(Stored records)
────────────────

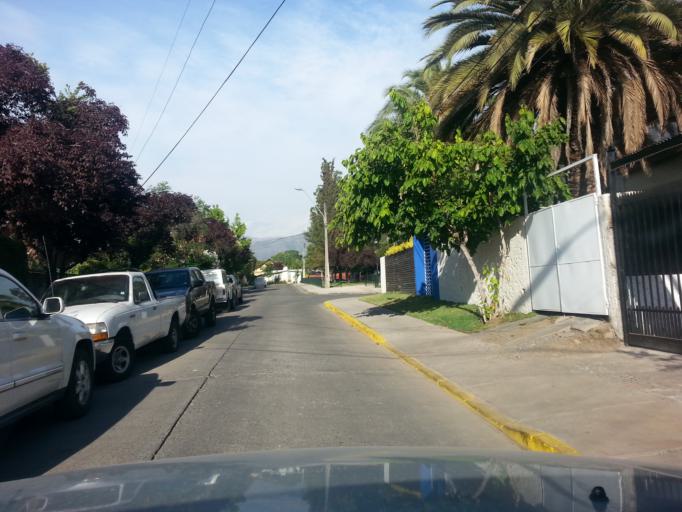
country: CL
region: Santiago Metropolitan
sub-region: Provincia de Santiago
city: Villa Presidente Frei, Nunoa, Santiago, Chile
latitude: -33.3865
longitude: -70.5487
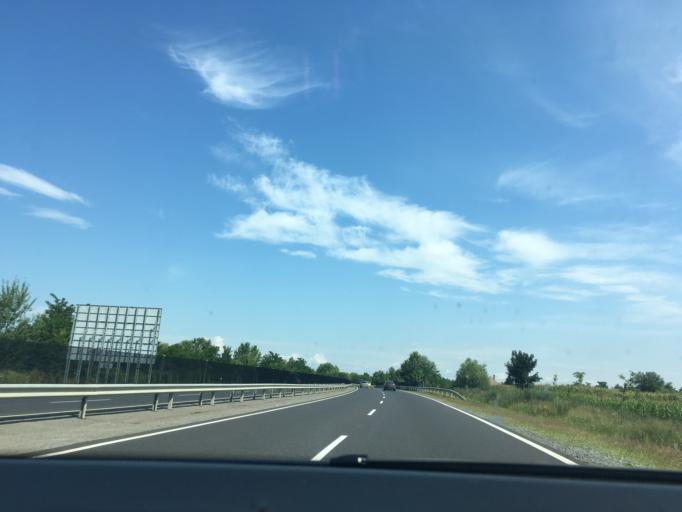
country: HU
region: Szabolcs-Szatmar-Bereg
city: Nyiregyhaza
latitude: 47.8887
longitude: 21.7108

────────────────

* **TASK BRIEF**: Copy out every line of the data above word for word, leaving out the pictures.

* **TASK OUTPUT**:
country: CL
region: Santiago Metropolitan
sub-region: Provincia de Santiago
city: Villa Presidente Frei, Nunoa, Santiago, Chile
latitude: -33.3865
longitude: -70.5487
country: HU
region: Szabolcs-Szatmar-Bereg
city: Nyiregyhaza
latitude: 47.8887
longitude: 21.7108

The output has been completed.